» **Exercise prompt**:
The records that follow are to be transcribed word for word.

» **Entries supplied**:
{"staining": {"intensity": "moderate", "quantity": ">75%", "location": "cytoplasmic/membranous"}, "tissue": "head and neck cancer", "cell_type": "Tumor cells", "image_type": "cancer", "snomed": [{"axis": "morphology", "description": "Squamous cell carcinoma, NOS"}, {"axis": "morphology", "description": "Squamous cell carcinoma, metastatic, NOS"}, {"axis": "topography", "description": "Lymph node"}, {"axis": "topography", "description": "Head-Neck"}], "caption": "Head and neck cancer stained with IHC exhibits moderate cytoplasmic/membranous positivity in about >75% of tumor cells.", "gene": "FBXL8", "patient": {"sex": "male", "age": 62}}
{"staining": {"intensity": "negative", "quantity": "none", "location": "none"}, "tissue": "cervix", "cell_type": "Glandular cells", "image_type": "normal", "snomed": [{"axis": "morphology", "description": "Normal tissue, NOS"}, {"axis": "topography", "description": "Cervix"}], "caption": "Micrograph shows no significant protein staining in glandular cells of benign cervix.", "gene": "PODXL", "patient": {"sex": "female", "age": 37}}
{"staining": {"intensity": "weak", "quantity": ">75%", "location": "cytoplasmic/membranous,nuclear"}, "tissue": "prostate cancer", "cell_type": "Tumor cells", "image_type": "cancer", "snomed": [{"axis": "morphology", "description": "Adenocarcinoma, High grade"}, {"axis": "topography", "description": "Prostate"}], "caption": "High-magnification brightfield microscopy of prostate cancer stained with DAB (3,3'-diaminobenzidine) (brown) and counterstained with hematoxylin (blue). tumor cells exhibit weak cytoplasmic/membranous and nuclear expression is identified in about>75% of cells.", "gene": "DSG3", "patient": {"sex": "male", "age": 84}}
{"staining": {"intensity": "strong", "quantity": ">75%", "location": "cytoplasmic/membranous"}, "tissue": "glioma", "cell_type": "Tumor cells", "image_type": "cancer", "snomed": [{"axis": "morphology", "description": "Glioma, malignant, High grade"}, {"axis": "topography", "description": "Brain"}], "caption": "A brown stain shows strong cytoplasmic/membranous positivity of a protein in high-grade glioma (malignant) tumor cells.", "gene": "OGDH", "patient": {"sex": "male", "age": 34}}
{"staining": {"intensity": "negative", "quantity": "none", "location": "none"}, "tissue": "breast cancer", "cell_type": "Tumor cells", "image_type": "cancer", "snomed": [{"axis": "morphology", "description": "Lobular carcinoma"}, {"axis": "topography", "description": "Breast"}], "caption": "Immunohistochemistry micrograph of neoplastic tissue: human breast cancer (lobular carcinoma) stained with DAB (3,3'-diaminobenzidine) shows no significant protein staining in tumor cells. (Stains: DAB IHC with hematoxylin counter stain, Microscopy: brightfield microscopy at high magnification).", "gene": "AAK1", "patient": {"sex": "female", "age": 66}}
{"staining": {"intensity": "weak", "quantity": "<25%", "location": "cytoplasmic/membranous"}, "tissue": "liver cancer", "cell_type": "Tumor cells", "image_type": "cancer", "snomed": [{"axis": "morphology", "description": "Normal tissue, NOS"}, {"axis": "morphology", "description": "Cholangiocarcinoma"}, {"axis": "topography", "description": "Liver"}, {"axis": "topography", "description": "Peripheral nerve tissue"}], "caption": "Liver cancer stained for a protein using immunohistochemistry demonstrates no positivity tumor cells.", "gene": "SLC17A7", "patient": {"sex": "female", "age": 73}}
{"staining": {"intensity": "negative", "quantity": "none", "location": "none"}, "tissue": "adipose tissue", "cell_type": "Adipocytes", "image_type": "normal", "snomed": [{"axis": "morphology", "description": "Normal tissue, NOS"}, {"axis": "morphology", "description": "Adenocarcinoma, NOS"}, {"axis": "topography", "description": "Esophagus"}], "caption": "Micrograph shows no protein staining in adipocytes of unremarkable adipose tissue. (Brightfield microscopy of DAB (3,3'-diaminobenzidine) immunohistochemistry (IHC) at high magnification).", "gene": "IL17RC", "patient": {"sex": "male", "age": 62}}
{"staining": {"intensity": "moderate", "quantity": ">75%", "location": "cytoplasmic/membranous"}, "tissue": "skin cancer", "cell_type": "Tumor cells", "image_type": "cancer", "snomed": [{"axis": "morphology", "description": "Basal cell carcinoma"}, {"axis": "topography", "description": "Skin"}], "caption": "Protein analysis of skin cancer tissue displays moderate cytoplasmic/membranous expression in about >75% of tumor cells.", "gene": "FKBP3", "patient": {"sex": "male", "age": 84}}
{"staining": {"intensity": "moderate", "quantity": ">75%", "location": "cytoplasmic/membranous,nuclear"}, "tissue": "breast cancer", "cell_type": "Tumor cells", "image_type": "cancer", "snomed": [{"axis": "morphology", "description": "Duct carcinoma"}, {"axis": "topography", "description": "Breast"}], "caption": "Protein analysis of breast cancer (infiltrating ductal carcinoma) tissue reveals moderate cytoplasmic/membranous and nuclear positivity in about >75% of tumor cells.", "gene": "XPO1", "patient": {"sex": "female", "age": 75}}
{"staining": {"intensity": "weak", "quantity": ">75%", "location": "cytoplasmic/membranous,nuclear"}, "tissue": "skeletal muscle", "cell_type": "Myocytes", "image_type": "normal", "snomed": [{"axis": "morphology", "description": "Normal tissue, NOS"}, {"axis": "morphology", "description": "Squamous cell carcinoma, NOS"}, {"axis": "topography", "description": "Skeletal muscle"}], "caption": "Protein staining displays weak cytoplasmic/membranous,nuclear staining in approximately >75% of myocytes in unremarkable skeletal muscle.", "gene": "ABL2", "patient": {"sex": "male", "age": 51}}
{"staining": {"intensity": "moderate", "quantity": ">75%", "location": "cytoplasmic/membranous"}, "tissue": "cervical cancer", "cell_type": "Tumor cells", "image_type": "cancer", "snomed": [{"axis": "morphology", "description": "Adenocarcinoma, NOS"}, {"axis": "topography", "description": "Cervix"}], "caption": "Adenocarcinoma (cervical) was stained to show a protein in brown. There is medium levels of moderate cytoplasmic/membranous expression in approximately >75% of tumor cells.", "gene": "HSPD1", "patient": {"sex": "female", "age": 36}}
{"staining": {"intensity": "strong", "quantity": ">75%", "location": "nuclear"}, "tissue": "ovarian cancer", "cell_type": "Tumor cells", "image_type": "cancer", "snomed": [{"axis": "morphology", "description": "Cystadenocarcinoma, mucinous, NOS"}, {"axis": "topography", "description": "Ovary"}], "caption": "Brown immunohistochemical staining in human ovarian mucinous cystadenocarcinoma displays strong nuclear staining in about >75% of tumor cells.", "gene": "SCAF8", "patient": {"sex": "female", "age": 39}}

» **Exercise response**:
{"staining": {"intensity": "moderate", "quantity": ">75%", "location": "cytoplasmic/membranous"}, "tissue": "head and neck cancer", "cell_type": "Tumor cells", "image_type": "cancer", "snomed": [{"axis": "morphology", "description": "Squamous cell carcinoma, NOS"}, {"axis": "morphology", "description": "Squamous cell carcinoma, metastatic, NOS"}, {"axis": "topography", "description": "Lymph node"}, {"axis": "topography", "description": "Head-Neck"}], "caption": "Head and neck cancer stained with IHC exhibits moderate cytoplasmic/membranous positivity in about >75% of tumor cells.", "gene": "FBXL8", "patient": {"sex": "male", "age": 62}}
{"staining": {"intensity": "negative", "quantity": "none", "location": "none"}, "tissue": "cervix", "cell_type": "Glandular cells", "image_type": "normal", "snomed": [{"axis": "morphology", "description": "Normal tissue, NOS"}, {"axis": "topography", "description": "Cervix"}], "caption": "Micrograph shows no significant protein staining in glandular cells of benign cervix.", "gene": "PODXL", "patient": {"sex": "female", "age": 37}}
{"staining": {"intensity": "weak", "quantity": ">75%", "location": "cytoplasmic/membranous,nuclear"}, "tissue": "prostate cancer", "cell_type": "Tumor cells", "image_type": "cancer", "snomed": [{"axis": "morphology", "description": "Adenocarcinoma, High grade"}, {"axis": "topography", "description": "Prostate"}], "caption": "High-magnification brightfield microscopy of prostate cancer stained with DAB (3,3'-diaminobenzidine) (brown) and counterstained with hematoxylin (blue). tumor cells exhibit weak cytoplasmic/membranous and nuclear expression is identified in about>75% of cells.", "gene": "DSG3", "patient": {"sex": "male", "age": 84}}
{"staining": {"intensity": "strong", "quantity": ">75%", "location": "cytoplasmic/membranous"}, "tissue": "glioma", "cell_type": "Tumor cells", "image_type": "cancer", "snomed": [{"axis": "morphology", "description": "Glioma, malignant, High grade"}, {"axis": "topography", "description": "Brain"}], "caption": "A brown stain shows strong cytoplasmic/membranous positivity of a protein in high-grade glioma (malignant) tumor cells.", "gene": "OGDH", "patient": {"sex": "male", "age": 34}}
{"staining": {"intensity": "negative", "quantity": "none", "location": "none"}, "tissue": "breast cancer", "cell_type": "Tumor cells", "image_type": "cancer", "snomed": [{"axis": "morphology", "description": "Lobular carcinoma"}, {"axis": "topography", "description": "Breast"}], "caption": "Immunohistochemistry micrograph of neoplastic tissue: human breast cancer (lobular carcinoma) stained with DAB (3,3'-diaminobenzidine) shows no significant protein staining in tumor cells. (Stains: DAB IHC with hematoxylin counter stain, Microscopy: brightfield microscopy at high magnification).", "gene": "AAK1", "patient": {"sex": "female", "age": 66}}
{"staining": {"intensity": "weak", "quantity": "<25%", "location": "cytoplasmic/membranous"}, "tissue": "liver cancer", "cell_type": "Tumor cells", "image_type": "cancer", "snomed": [{"axis": "morphology", "description": "Normal tissue, NOS"}, {"axis": "morphology", "description": "Cholangiocarcinoma"}, {"axis": "topography", "description": "Liver"}, {"axis": "topography", "description": "Peripheral nerve tissue"}], "caption": "Liver cancer stained for a protein using immunohistochemistry demonstrates no positivity tumor cells.", "gene": "SLC17A7", "patient": {"sex": "female", "age": 73}}
{"staining": {"intensity": "negative", "quantity": "none", "location": "none"}, "tissue": "adipose tissue", "cell_type": "Adipocytes", "image_type": "normal", "snomed": [{"axis": "morphology", "description": "Normal tissue, NOS"}, {"axis": "morphology", "description": "Adenocarcinoma, NOS"}, {"axis": "topography", "description": "Esophagus"}], "caption": "Micrograph shows no protein staining in adipocytes of unremarkable adipose tissue. (Brightfield microscopy of DAB (3,3'-diaminobenzidine) immunohistochemistry (IHC) at high magnification).", "gene": "IL17RC", "patient": {"sex": "male", "age": 62}}
{"staining": {"intensity": "moderate", "quantity": ">75%", "location": "cytoplasmic/membranous"}, "tissue": "skin cancer", "cell_type": "Tumor cells", "image_type": "cancer", "snomed": [{"axis": "morphology", "description": "Basal cell carcinoma"}, {"axis": "topography", "description": "Skin"}], "caption": "Protein analysis of skin cancer tissue displays moderate cytoplasmic/membranous expression in about >75% of tumor cells.", "gene": "FKBP3", "patient": {"sex": "male", "age": 84}}
{"staining": {"intensity": "moderate", "quantity": ">75%", "location": "cytoplasmic/membranous,nuclear"}, "tissue": "breast cancer", "cell_type": "Tumor cells", "image_type": "cancer", "snomed": [{"axis": "morphology", "description": "Duct carcinoma"}, {"axis": "topography", "description": "Breast"}], "caption": "Protein analysis of breast cancer (infiltrating ductal carcinoma) tissue reveals moderate cytoplasmic/membranous and nuclear positivity in about >75% of tumor cells.", "gene": "XPO1", "patient": {"sex": "female", "age": 75}}
{"staining": {"intensity": "weak", "quantity": ">75%", "location": "cytoplasmic/membranous,nuclear"}, "tissue": "skeletal muscle", "cell_type": "Myocytes", "image_type": "normal", "snomed": [{"axis": "morphology", "description": "Normal tissue, NOS"}, {"axis": "morphology", "description": "Squamous cell carcinoma, NOS"}, {"axis": "topography", "description": "Skeletal muscle"}], "caption": "Protein staining displays weak cytoplasmic/membranous,nuclear staining in approximately >75% of myocytes in unremarkable skeletal muscle.", "gene": "ABL2", "patient": {"sex": "male", "age": 51}}
{"staining": {"intensity": "moderate", "quantity": ">75%", "location": "cytoplasmic/membranous"}, "tissue": "cervical cancer", "cell_type": "Tumor cells", "image_type": "cancer", "snomed": [{"axis": "morphology", "description": "Adenocarcinoma, NOS"}, {"axis": "topography", "description": "Cervix"}], "caption": "Adenocarcinoma (cervical) was stained to show a protein in brown. There is medium levels of moderate cytoplasmic/membranous expression in approximately >75% of tumor cells.", "gene": "HSPD1", "patient": {"sex": "female", "age": 36}}
{"staining": {"intensity": "strong", "quantity": ">75%", "location": "nuclear"}, "tissue": "ovarian cancer", "cell_type": "Tumor cells", "image_type": "cancer", "snomed": [{"axis": "morphology", "description": "Cystadenocarcinoma, mucinous, NOS"}, {"axis": "topography", "description": "Ovary"}], "caption": "Brown immunohistochemical staining in human ovarian mucinous cystadenocarcinoma displays strong nuclear staining in about >75% of tumor cells.", "gene": "SCAF8", "patient": {"sex": "female", "age": 39}}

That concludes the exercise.